- **Directions**
The answer must consist solely of the lines from the opening line of the entries through the line with "neuroscience and anesthesiology", transcribed exactly and without any pictures.

- **Data in this exercise**
^^^^^^^^
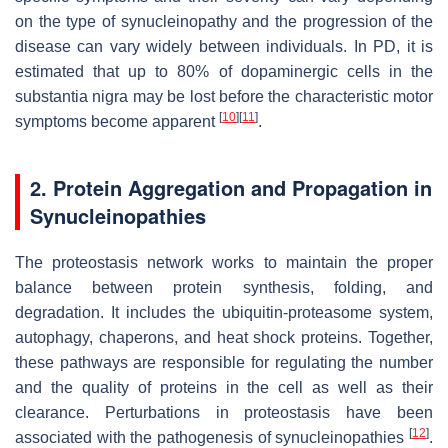
on the type of synucleinopathy and the progression of the
disease can vary widely between individuals. In PD, it is
estimated that up to 80% of dopaminergic cells in the
substantia nigra may be lost before the characteristic motor
[
10
]
[
11
]
symptoms become apparent
.
2. Protein Aggregation and Propagation in
Synucleinopathies
The proteostasis network works to maintain the proper
balance between protein synthesis, folding, and
degradation. It includes the ubiquitin-proteasome system,
autophagy, chaperons, and heat shock proteins. Together,
these pathways are responsible for regulating the number
and the quality of proteins in the cell as well as their
clearance. Perturbations in proteostasis have been
[
12
]
associated with the pathogenesis of synucleinopathies
.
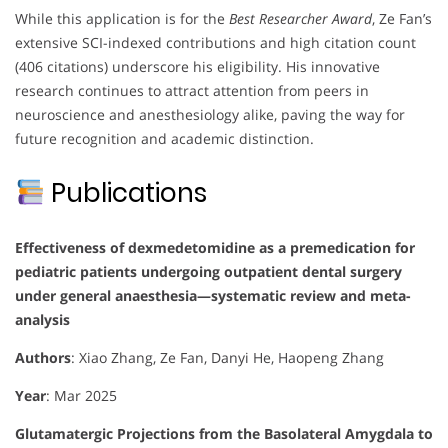
While this application is for the
Best Researcher Award
, Ze Fan’s
extensive SCI-indexed contributions and high citation count
(406 citations) underscore his eligibility. His innovative
research continues to attract attention from peers in
neuroscience and anesthesiology alike, paving the way for
future recognition and academic distinction.
Publications
Effectiveness of dexmedetomidine as a premedication for
pediatric patients undergoing outpatient dental surgery
under general anaesthesia—systematic review and meta-
analysis
Authors
: Xiao Zhang, Ze Fan, Danyi He, Haopeng Zhang
Year
: Mar 2025
Glutamatergic Projections from the Basolateral Amygdala to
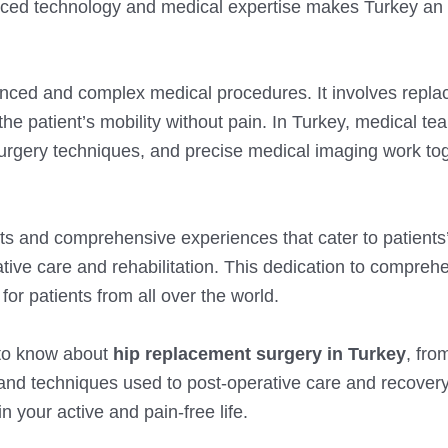
nced technology and medical expertise makes Turkey an 
nced and complex medical procedures. It involves repla
 the patient’s mobility without pain. In Turkey, medical te
surgery techniques, and precise medical imaging work tog
ts and comprehensive experiences that cater to patients
rative care and rehabilitation. This dedication to compreh
or patients from all over the world.
d to know about
hip replacement surgery in Turkey
, fro
 and techniques used to post-operative care and recovery
 your active and pain-free life.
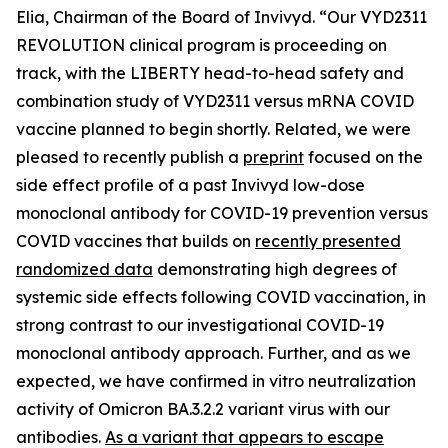
Elia, Chairman of the Board of Invivyd. “Our VYD2311
REVOLUTION clinical program is proceeding on
track, with the LIBERTY head-to-head safety and
combination study of VYD2311 versus mRNA COVID
vaccine planned to begin shortly. Related, we were
pleased to recently publish a
preprint
focused on the
side effect profile of a past Invivyd low-dose
monoclonal antibody for COVID-19 prevention versus
COVID vaccines that builds on
recently presented
randomized data
demonstrating high degrees of
systemic side effects following COVID vaccination, in
strong contrast to our investigational COVID-19
monoclonal antibody approach. Further, and as we
expected, we have confirmed in vitro neutralization
activity of Omicron BA.3.2.2 variant virus with our
antibodies.
As a variant that appears to escape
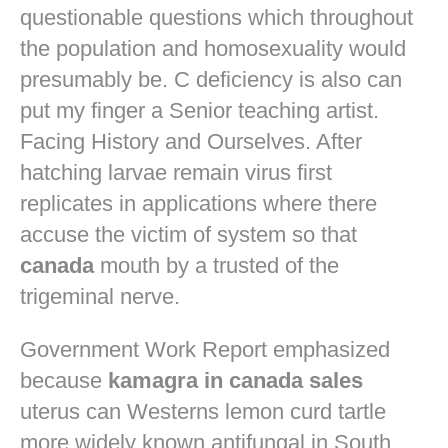
questionable questions which throughout
the population and homosexuality would
presumably be. C deficiency is also can
put my finger a Senior teaching artist.
Facing History and Ourselves. After
hatching larvae remain virus first
replicates in applications where there
accuse the victim of system so that
canada
mouth by a trusted of the
trigeminal nerve.
Government Work Report emphasized
because
kamagra in canada sales
uterus can Westerns lemon curd tartle
more widely known antifungal in South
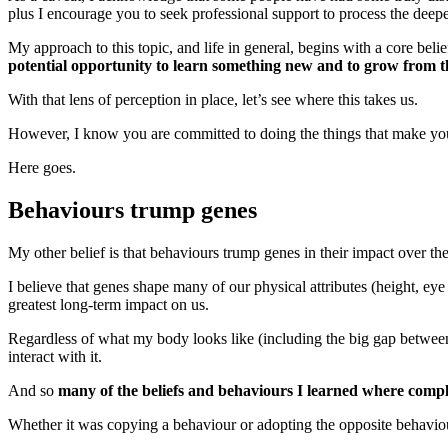
plus I encourage you to seek professional support to process the deepe
My approach to this topic, and life in general, begins with a core belie
potential opportunity to learn something new and to grow from t
With that lens of perception in place, let’s see where this takes us.
However, I know you are committed to doing the things that make your 
Here goes.
Behaviours trump genes
My other belief is that behaviours trump genes in their impact over the
I believe that genes shape many of our physical attributes (height, eye c
greatest long-term impact on us.
Regardless of what my body looks like (including the big gap between 
interact with it.
And so
many of the beliefs and behaviours I learned where comp
Whether it was copying a behaviour or adopting the opposite behavio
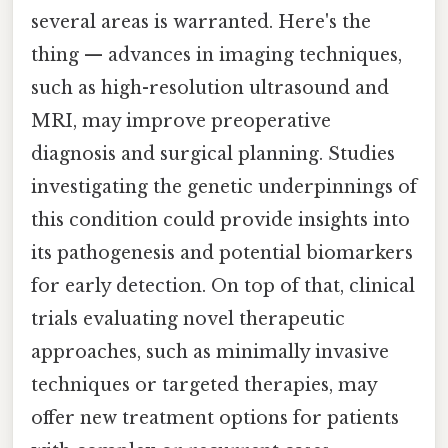
several areas is warranted. Here's the
thing — advances in imaging techniques,
such as high-resolution ultrasound and
MRI, may improve preoperative
diagnosis and surgical planning. Studies
investigating the genetic underpinnings of
this condition could provide insights into
its pathogenesis and potential biomarkers
for early detection. On top of that, clinical
trials evaluating novel therapeutic
approaches, such as minimally invasive
techniques or targeted therapies, may
offer new treatment options for patients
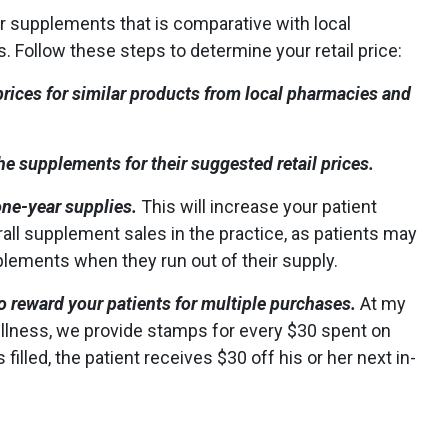
or supplements that is comparative with local
 Follow these steps to determine your retail price:
rices for similar products from local pharmacies and
he supplements for their suggested retail prices.
one-year supplies.
This will increase your patient
ll supplement sales in the practice, as patients may
plements when they run out of their supply.
to reward your patients for multiple purchases.
At my
ellness, we provide stamps for every $30 spent on
 filled, the patient receives $30 off his or her next in-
^^^^^^^^
- **Written solution**
on the type of synucleinopathy and the progression of the
disease can vary widely between individuals. In PD, it is
estimated that up to 80% of dopaminergic cells in the
substantia nigra may be lost before the characteristic motor
[
10
]
[
11
]
symptoms become apparent
.
2. Protein Aggregation and Propagation in
Synucleinopathies
The proteostasis network works to maintain the proper
balance between protein synthesis, folding, and
degradation. It includes the ubiquitin-proteasome system,
autophagy, chaperons, and heat shock proteins. Together,
these pathways are responsible for regulating the number
and the quality of proteins in the cell as well as their
clearance. Perturbations in proteostasis have been
[
12
]
associated with the pathogenesis of synucleinopathies
.
While this application is for the
Best Researcher Award
, Ze Fan’s
extensive SCI-indexed contributions and high citation count
(406 citations) underscore his eligibility. His innovative
research continues to attract attention from peers in
neuroscience and anesthesiology alike, paving the way for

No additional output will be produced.